Your instructions -
Rewrite the lines below, replacing "整骨院" with "接骨院" and leaving everything else unchanged. Omit the pictures from your answer.

Material to process -
━━━━━━━━━━━━━━━━━━━━━━━━━━━━━━

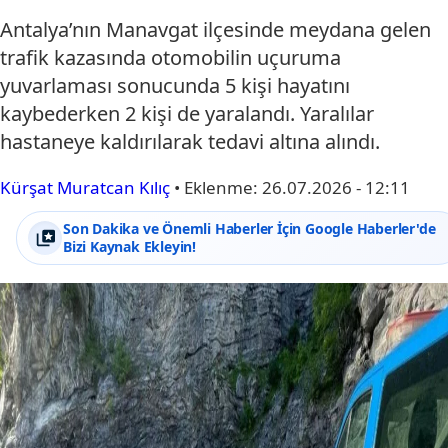
Antalya’nın Manavgat ilçesinde meydana gelen
trafik kazasında otomobilin uçuruma
yuvarlaması sonucunda 5 kişi hayatını
kaybederken 2 kişi de yaralandı. Yaralılar
hastaneye kaldırılarak tedavi altına alındı.
Kürşat Muratcan Kılıç
•
Eklenme:
26.07.2026 - 12:11
Son Dakika ve Önemli Haberler İçin Google Haberler'de
Bizi Kaynak Ekleyin!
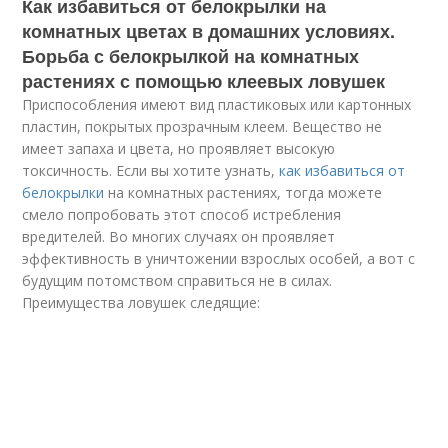
Как избавиться от белокрылки на
комнатных цветах в домашних условиях.
Борьба с белокрылкой на комнатных
растениях с помощью клеевых ловушек
Приспособления имеют вид пластиковых или картонных
пластин, покрытых прозрачным клеем. Вещество не
имеет запаха и цвета, но проявляет высокую
токсичность. Если вы хотите узнать,
как избавиться от
белокрылки
на комнатных растениях, тогда можете
смело попробовать этот способ истребления
вредителей. Во многих случаях он проявляет
эффективность в уничтожении взрослых особей, а вот с
будущим потомством справиться не в силах.
Преимущества ловушек следящие:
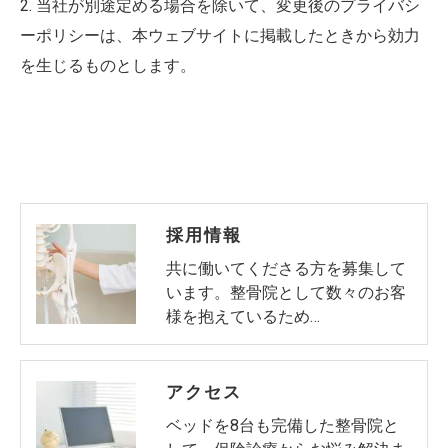
2. 当社が別途定める場合を除いて、変更後のプライバシ
ーポリシーは、本ウェブサイトに掲載したときから効力
を生じるものとします。
採用情報
共に働いてくださる方を募集して
います。整骨院として数々のお客
様を抱えているため…
アクセス
ベッドを8台も完備した整骨院と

━━━━━━━━━━━━━━━━━━━━━━━━━━━━━━

Problem solution -
Antalya’nın Manavgat ilçesinde meydana gelen
trafik kazasında otomobilin uçuruma
yuvarlaması sonucunda 5 kişi hayatını
kaybederken 2 kişi de yaralandı. Yaralılar
hastaneye kaldırılarak tedavi altına alındı.
Kürşat Muratcan Kılıç
•
Eklenme:
26.07.2026 - 12:11
Son Dakika ve Önemli Haberler İçin Google Haberler'de
Bizi Kaynak Ekleyin!
Как избавиться от белокрылки на
комнатных цветах в домашних условиях.
Борьба с белокрылкой на комнатных
растениях с помощью клеевых ловушек
Приспособления имеют вид пластиковых или картонных
пластин, покрытых прозрачным клеем. Вещество не
имеет запаха и цвета, но проявляет высокую
токсичность. Если вы хотите узнать,
как избавиться от
белокрылки
на комнатных растениях, тогда можете
смело попробовать этот способ истребления
вредителей. Во многих случаях он проявляет
эффективность в уничтожении взрослых особей, а вот с
будущим потомством справиться не в силах.
Преимущества ловушек следящие:
2. 当社が別途定める場合を除いて、変更後のプライバシ
ーポリシーは、本ウェブサイトに掲載したときから効力
を生じるものとします。
採用情報
共に働いてくださる方を募集して
います。接骨院として数々のお客
様を抱えているため…
アクセス
ベッドを8台も完備した接骨院と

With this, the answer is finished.